This is a sequel to my previous post, where I explained the basic usage of the Japanese demonstrative adjectives この(kono), その(sono) and あの(ano).
In this post, I’ll show you exceptional usages of the Japanese demonstrative adjective あの.
Usually you should use その to refer to something that has already been mentioned in the conversation, but あの is also used in the following cases.
You can use あの for what’s already been mentioned when:
- you are visualizing the thing/person/scene in your mind and mention it, rather than referring to what’s told by the conversation partner(s).
- you want to put an emphasis on it and show your surprise.
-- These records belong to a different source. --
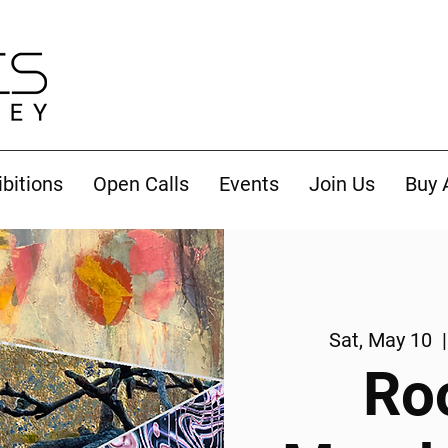
ibitions
Open Calls
Events
Join Us
Buy 
Sat, May 10
  |
Ro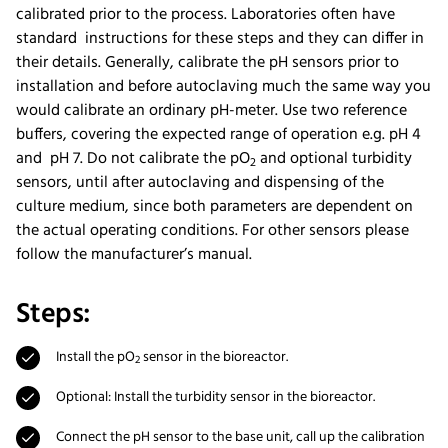
calibrated prior to the process. Laboratories often have
standard instructions for these steps and they can differ in
their details. Generally, calibrate the pH sensors prior to
installation and before autoclaving much the same way you
would calibrate an ordinary pH-meter. Use two reference
buffers, covering the expected range of operation e.g. pH 4
and pH 7. Do not calibrate the pO
and optional turbidity
2
sensors, until after autoclaving and dispensing of the
culture medium, since both parameters are dependent on
the actual operating conditions. For other sensors please
follow the manufacturer’s manual.
Steps:
Install the pO
sensor in the bioreactor.
2
Optional: Install the turbidity sensor in the bioreactor.
Connect the pH sensor to the base unit, call up the calibration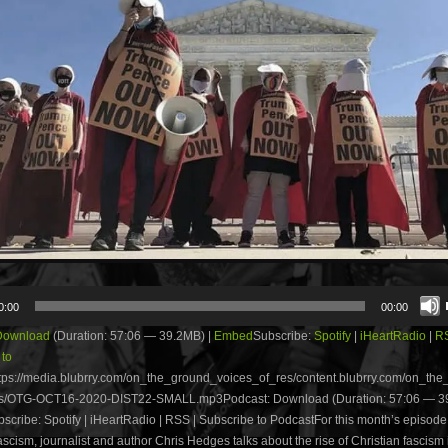
0:00
00:00
Download
(Duration: 57:06 — 39.2MB) |
Embed
Subscribe:
Spotify
|
iHeartRadio
|
R
 to
tps://media.blubrry.com/on_the_ground_voices_of_res/content.blubrry.com/on_th
s/OTG-OCT16-2020-DIST22-SMALL.mp3Podcast: Download (Duration: 57:06 — 39
ribe: Spotify | iHeartRadio | RSS | Subscribe to PodcastFor this month’s episode 
scism, journalist and author Chris Hedges talks about the rise of Christian fascism 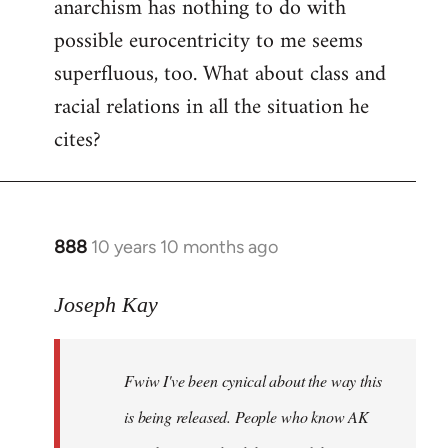
anarchism has nothing to do with
possible eurocentricity to me seems
superfluous, too. What about class and
racial relations in all the situation he
cites?
888
10 years 10 months ago
In
reply
to
Joseph Kay
Welcome
by
Fwiw I've been cynical about the way this
libcom.org
is being released. People who know AK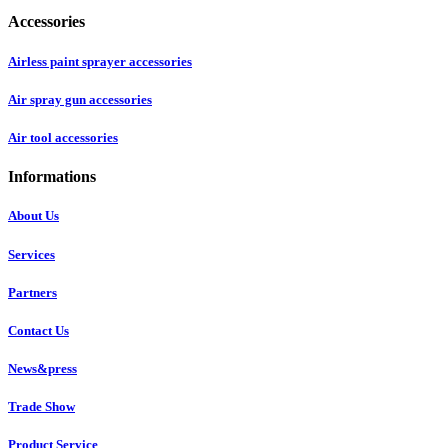
Accessories
Airless paint sprayer accessories
Air spray gun accessories
Air tool accessories
Informations
About Us
Services
Partners
Contact Us
News&press
Trade Show
Product Service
Remember, あの is used for something/someone you, and usually the listener(s) also, know or have seen. Therefore, you must be able to picture it/her/him in your mind.
Ben 「Mr. Aのことを知っていますか？」
(Do you know Mr. A?)
(Hmm… Oh yeah, that person!)
☝️Dan uses あの because he’s just remembered (visualized) Mr. A’s face in his mind.
Ben: 「Mr Aが昨日、激怒していました。」
(Mr. A was furious yesterday.)
(That person?! Really?)
☝️Dan uses あの because he’s showing his surprise, recalling Mr. A’s gentle face in his mind.
(Harry: Did you hear that Ron got full marks on the exam?!)
Possible response 1「その話を聞いたときは、びっくりした！」
(I was astonished to hear that!)
☝️その話 (that story) is what Harry has just told.
Possible response 2「あの話を聞いたときは、びっくりした！」
☝️He’s emphasizing the word or visualizing the scene when he first heard that.